Pengawasan ini juga merupakan bagian dari rangkaian peringatan Hari Ulang Tahun Ke-26 Ombudsman RI yang jatuh pada 10 Maret 2026. Perayaan ini mengusung tema “Pengawasan Berdampak, Pelayanan Publik Berkualitas,” menegaskan komitmen lembaga dalam meningkatkan kualitas layanan publik.
Edukasi dan Sosialisasi Selama Pemantauan Lapangan
Pada kesempatan yang sama, tim Ombudsman juga turut membagikan takjil kepada para pemudik yang melintas. Kegiatan ini bukan hanya sekadar aksi sosial, tetapi juga dimanfaatkan sebagai sarana sosialisasi dan edukasi kepada masyarakat.
Masyarakat diberikan informasi mengenai tugas dan fungsi Ombudsman RI, termasuk mekanisme penyampaian laporan terkait pelayanan publik. Pembagian brosur informasi disambut dengan antusias oleh para pemudik.

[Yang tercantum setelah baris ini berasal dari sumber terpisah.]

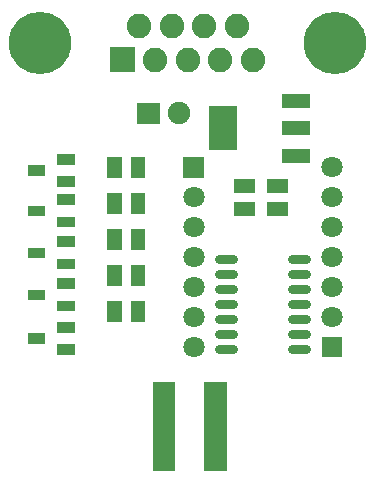
<source format=gts>
G04 Layer: TopSolderMaskLayer*
G04 EasyEDA v6.4.14, 2021-02-02T13:22:32--5:00*
G04 91b0255ed1064b2dbadafc5a096163c1,d79a69aa59da4e1fbb9b7d465b79b5da,10*
G04 Gerber Generator version 0.2*
G04 Scale: 100 percent, Rotated: No, Reflected: No *
G04 Dimensions in millimeters *
G04 leading zeros omitted , absolute positions ,4 integer and 5 decimal *
%FSLAX45Y45*%
%MOMM*%

%ADD20R,1.9000X7.5000*%
%ADD34C,0.8032*%
%ADD38R,2.3622X1.2954*%
%ADD39R,2.3622X3.7084*%
%ADD41C,2.0828*%
%ADD42C,5.2832*%
%ADD44C,1.9032*%
%ADD45R,1.8032X1.8032*%
%ADD46C,1.8032*%

%LPD*%
G36*
X1676907Y762000D02*
G01*
X1676907Y11988D01*
X1866900Y11988D01*
X1866900Y762000D01*
G37*
G36*
X1242314Y762000D02*
G01*
X1242314Y11988D01*
X1432306Y11988D01*
X1432306Y762000D01*
G37*
D34*
X2421707Y1041400D02*
G01*
X2541706Y1041400D01*
X2421707Y1168400D02*
G01*
X2541706Y1168400D01*
X2421707Y1295400D02*
G01*
X2541706Y1295400D01*
X2421707Y1422400D02*
G01*
X2541706Y1422400D01*
X2421707Y1549400D02*
G01*
X2541706Y1549400D01*
X2421707Y1676400D02*
G01*
X2541706Y1676400D01*
X2421707Y1803400D02*
G01*
X2541706Y1803400D01*
X1801693Y1041400D02*
G01*
X1921692Y1041400D01*
X1801693Y1168400D02*
G01*
X1921692Y1168400D01*
X1801693Y1295400D02*
G01*
X1921692Y1295400D01*
X1801693Y1422400D02*
G01*
X1921692Y1422400D01*
X1801693Y1549400D02*
G01*
X1921692Y1549400D01*
X1801693Y1676400D02*
G01*
X1921692Y1676400D01*
X1801693Y1803400D02*
G01*
X1921692Y1803400D01*
G36*
X183387Y2507487D02*
G01*
X183387Y2597912D01*
X328676Y2597912D01*
X328676Y2507487D01*
G37*
G36*
X433323Y2602484D02*
G01*
X433323Y2692907D01*
X578612Y2692907D01*
X578612Y2602484D01*
G37*
G36*
X433323Y2412492D02*
G01*
X433323Y2502915D01*
X578612Y2502915D01*
X578612Y2412492D01*
G37*
G36*
X183387Y2164587D02*
G01*
X183387Y2255012D01*
X328676Y2255012D01*
X328676Y2164587D01*
G37*
G36*
X433323Y2259584D02*
G01*
X433323Y2350007D01*
X578612Y2350007D01*
X578612Y2259584D01*
G37*
G36*
X433323Y2069592D02*
G01*
X433323Y2160015D01*
X578612Y2160015D01*
X578612Y2069592D01*
G37*
G36*
X183387Y1808987D02*
G01*
X183387Y1899412D01*
X328676Y1899412D01*
X328676Y1808987D01*
G37*
G36*
X433323Y1903984D02*
G01*
X433323Y1994407D01*
X578612Y1994407D01*
X578612Y1903984D01*
G37*
G36*
X433323Y1713992D02*
G01*
X433323Y1804415D01*
X578612Y1804415D01*
X578612Y1713992D01*
G37*
G36*
X183387Y1453387D02*
G01*
X183387Y1543812D01*
X328676Y1543812D01*
X328676Y1453387D01*
G37*
G36*
X433323Y1548384D02*
G01*
X433323Y1638807D01*
X578612Y1638807D01*
X578612Y1548384D01*
G37*
G36*
X433323Y1358392D02*
G01*
X433323Y1448815D01*
X578612Y1448815D01*
X578612Y1358392D01*
G37*
G36*
X183387Y1085087D02*
G01*
X183387Y1175512D01*
X328676Y1175512D01*
X328676Y1085087D01*
G37*
G36*
X433323Y1180084D02*
G01*
X433323Y1270507D01*
X578612Y1270507D01*
X578612Y1180084D01*
G37*
G36*
X433323Y990092D02*
G01*
X433323Y1080515D01*
X578612Y1080515D01*
X578612Y990092D01*
G37*
G36*
X1055878Y2490470D02*
G01*
X1055878Y2665729D01*
X1176273Y2665729D01*
X1176273Y2490470D01*
G37*
G36*
X855726Y2490470D02*
G01*
X855726Y2665729D01*
X976121Y2665729D01*
X976121Y2490470D01*
G37*
G36*
X1055878Y2185670D02*
G01*
X1055878Y2360929D01*
X1176273Y2360929D01*
X1176273Y2185670D01*
G37*
G36*
X855726Y2185670D02*
G01*
X855726Y2360929D01*
X976121Y2360929D01*
X976121Y2185670D01*
G37*
G36*
X1055878Y1880870D02*
G01*
X1055878Y2056129D01*
X1176273Y2056129D01*
X1176273Y1880870D01*
G37*
G36*
X855726Y1880870D02*
G01*
X855726Y2056129D01*
X976121Y2056129D01*
X976121Y1880870D01*
G37*
G36*
X1055878Y1576070D02*
G01*
X1055878Y1751329D01*
X1176273Y1751329D01*
X1176273Y1576070D01*
G37*
G36*
X855726Y1576070D02*
G01*
X855726Y1751329D01*
X976121Y1751329D01*
X976121Y1576070D01*
G37*
G36*
X1055878Y1271270D02*
G01*
X1055878Y1446529D01*
X1176273Y1446529D01*
X1176273Y1271270D01*
G37*
G36*
X855726Y1271270D02*
G01*
X855726Y1446529D01*
X976121Y1446529D01*
X976121Y1271270D01*
G37*
G36*
X2211070Y2163826D02*
G01*
X2211070Y2284221D01*
X2386329Y2284221D01*
X2386329Y2163826D01*
G37*
G36*
X2211070Y2363978D02*
G01*
X2211070Y2484373D01*
X2386329Y2484373D01*
X2386329Y2363978D01*
G37*
G36*
X1931670Y2163826D02*
G01*
X1931670Y2284221D01*
X2106929Y2284221D01*
X2106929Y2163826D01*
G37*
G36*
X1931670Y2363978D02*
G01*
X1931670Y2484373D01*
X2106929Y2484373D01*
X2106929Y2363978D01*
G37*
D38*
G01*
X2456179Y2678429D03*
G01*
X2456179Y2909570D03*
G01*
X2456179Y3138170D03*
D39*
G01*
X1836420Y2909570D03*
G36*
X878839Y3385820D02*
G01*
X878839Y3594100D01*
X1087120Y3594100D01*
X1087120Y3385820D01*
G37*
D41*
G01*
X1259839Y3489960D03*
G01*
X1536700Y3489960D03*
G01*
X1813559Y3489960D03*
G01*
X2090420Y3489960D03*
G01*
X1122679Y3774439D03*
G01*
X1399539Y3774439D03*
G01*
X1673860Y3774439D03*
G01*
X1950720Y3774439D03*
D42*
G01*
X287020Y3632200D03*
G01*
X2786379Y3632200D03*
D20*
G01*
X1771904Y387095D03*
G01*
X1337310Y387095D03*
G36*
X1111250Y2946400D02*
G01*
X1111250Y3124200D01*
X1301750Y3124200D01*
X1301750Y2946400D01*
G37*
D44*
G01*
X1460500Y3035300D03*
G36*
X1497329Y2487929D02*
G01*
X1497329Y2668270D01*
X1677670Y2668270D01*
X1677670Y2487929D01*
G37*
D46*
G01*
X1587500Y2324100D03*
G01*
X1587500Y2070100D03*
G01*
X1587500Y1816100D03*
G01*
X1587500Y1562100D03*
G01*
X1587500Y1308100D03*
G01*
X1587500Y1054100D03*
D45*
G01*
X2755900Y1054100D03*
D46*
G01*
X2755900Y1308100D03*
G01*
X2755900Y1562100D03*
G01*
X2755900Y1816100D03*
G01*
X2755900Y2070100D03*
G01*
X2755900Y2324100D03*
G01*
X2755900Y2578100D03*
M02*

</source>
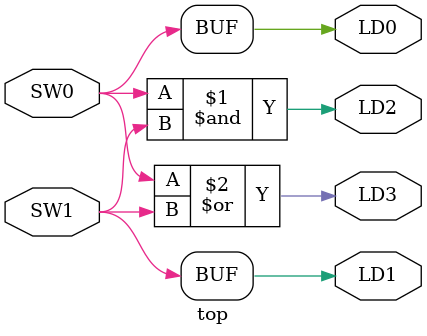
<source format=v>
`timescale 1ns / 1ps


module top(
    input  SW0,
    input  SW1,
    output LD0,
    output LD1,
    output LD2,
    output LD3
    );
    
    assign LD0 = SW0;
    assign LD1 = SW1;
    assign LD2 = SW0 & SW1;
    assign LD3 = SW0 | SW1;
    
endmodule

</source>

Melalui inisiatif ini, Ombudsman RI berupaya mendekatkan diri dengan masyarakat, memastikan bahwa hak-hak mereka sebagai pengguna layanan publik terlindungi. Hal ini sejalan dengan fungsi Ombudsman untuk mengawasi penyelenggaraan pelayanan publik dan mencegah maladministrasi.